WARNING: The following is merely a combination of racquetball and ranting, so if you have recently been questioning your own personal level of sanity or insanity, it might make you feel a bit better.
I have the Happy Birthday song from Beginning French stuck in my head:
Bon Anniversaire, Gustave! Better that than the expletives that I remember from the last book I had to boycott. Come On! Is all of that language really necessary? However, it's easier to overlook when they are in french. Like my favorite book ever, is full of french expletives, but I didn't pick up on it until near the end. I was really in denial because I had to finish it. It was the The Three Muskateer saga if anyone wants to know.
Quel age avez vous, Gustave? I know I have had a series of plaintive posts, but I have just been in a funk. So don't read it if you don't like it. Would you like a cookie? Okay, so I have a curse. Several, in fact, but this one in particular has followed me since high school. I find something that annoys me about Thing 1. (not a reference to my oldest child) I complain about it to Thing 2. I get over it, and realize that nobody is perfect. Two months later, guess who can't make it on time to church? Thing me. Its always stupid stuff like the way people trim their azalea bushes, or leave their shoes all over the house, or let their kids run wild in church (ha, those are my kids). SO whatever affliction I find someone else has, I suddenly come down with it too. I hate learning to be nice by such force! The problem would go away if I were truly charitable which I am not (but desperately want to be). Charity. Can't I buy that on Amazon.com? Not even with Shrute bucks? IF only it were so easy to get the qualities I want, like the one where I don't act like Judge Judy?
Speaking of Dwight Shrute, Samuel was playing in their bedroom and was trying to show his piggy bank off, and pulled the whole shelf down. The contents of which were thus: 2 Piggy Banks holding $2 each (sad, i know), a wad of stuffed animals that I never could part with and slyly gave them to Sam, and two Troy State bobbleheads. I have never heard such crying in my life. Collin's poor bobblehead. Just kidding. Well, it was
broke, as everyone says now, but Sam was the one who was distraught. That is all connected to Dwight Shrute because 1) all i can think of is him when i see a bobblehead, and 2) he has a mii on our wii.
I am putting off the dishes, the closet that I didn't finish yesterday, showering (due to extra kids at my casa), and cleaning the filters on my vacuum cleaner. I did make the most delicious pizza ever last night, and didn't clean up completely. Its hindering my lunch cooking abilities Sam always tells me that his legs made him do it. So I guess I will have to let my hands make me do it.

## Material supplied:

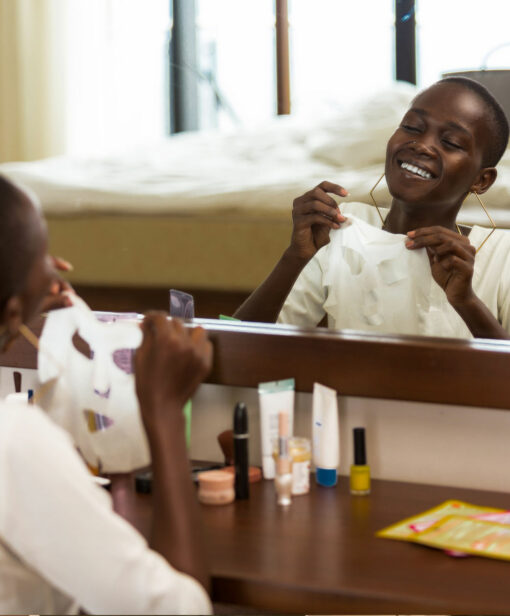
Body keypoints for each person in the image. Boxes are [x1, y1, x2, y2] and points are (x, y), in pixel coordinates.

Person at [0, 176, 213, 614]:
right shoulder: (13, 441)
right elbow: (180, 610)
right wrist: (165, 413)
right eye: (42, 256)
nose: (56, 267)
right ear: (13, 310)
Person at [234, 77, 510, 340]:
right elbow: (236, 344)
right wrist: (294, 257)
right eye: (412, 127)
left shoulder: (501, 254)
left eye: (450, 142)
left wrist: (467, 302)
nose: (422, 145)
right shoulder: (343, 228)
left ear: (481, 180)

==

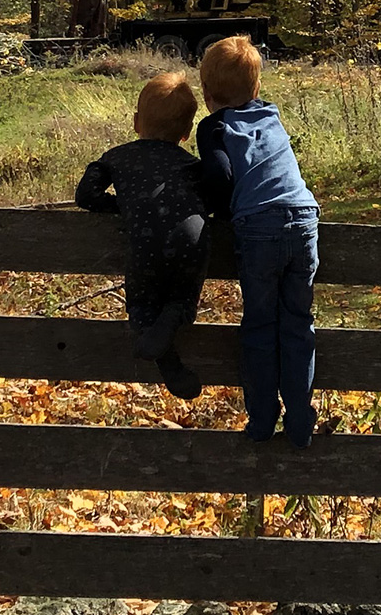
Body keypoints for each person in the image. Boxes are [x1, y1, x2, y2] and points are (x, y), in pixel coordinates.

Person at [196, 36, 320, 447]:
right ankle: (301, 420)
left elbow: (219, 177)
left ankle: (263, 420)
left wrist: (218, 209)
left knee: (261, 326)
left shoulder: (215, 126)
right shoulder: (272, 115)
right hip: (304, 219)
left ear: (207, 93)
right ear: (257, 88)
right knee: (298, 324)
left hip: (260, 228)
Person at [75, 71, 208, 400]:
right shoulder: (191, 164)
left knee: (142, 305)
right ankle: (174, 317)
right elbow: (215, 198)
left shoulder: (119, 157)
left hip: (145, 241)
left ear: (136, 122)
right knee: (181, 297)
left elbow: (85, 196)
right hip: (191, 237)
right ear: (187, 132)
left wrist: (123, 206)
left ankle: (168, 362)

* * *

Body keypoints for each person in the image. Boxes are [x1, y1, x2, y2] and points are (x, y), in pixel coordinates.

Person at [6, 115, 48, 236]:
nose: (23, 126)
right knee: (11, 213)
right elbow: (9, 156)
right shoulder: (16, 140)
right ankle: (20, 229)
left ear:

## Work instruction:
According to the post, how much money did each of the two piggy banks on the shelf hold? Please use only the post, not the lines.

## Output of the exercise:
$2 each.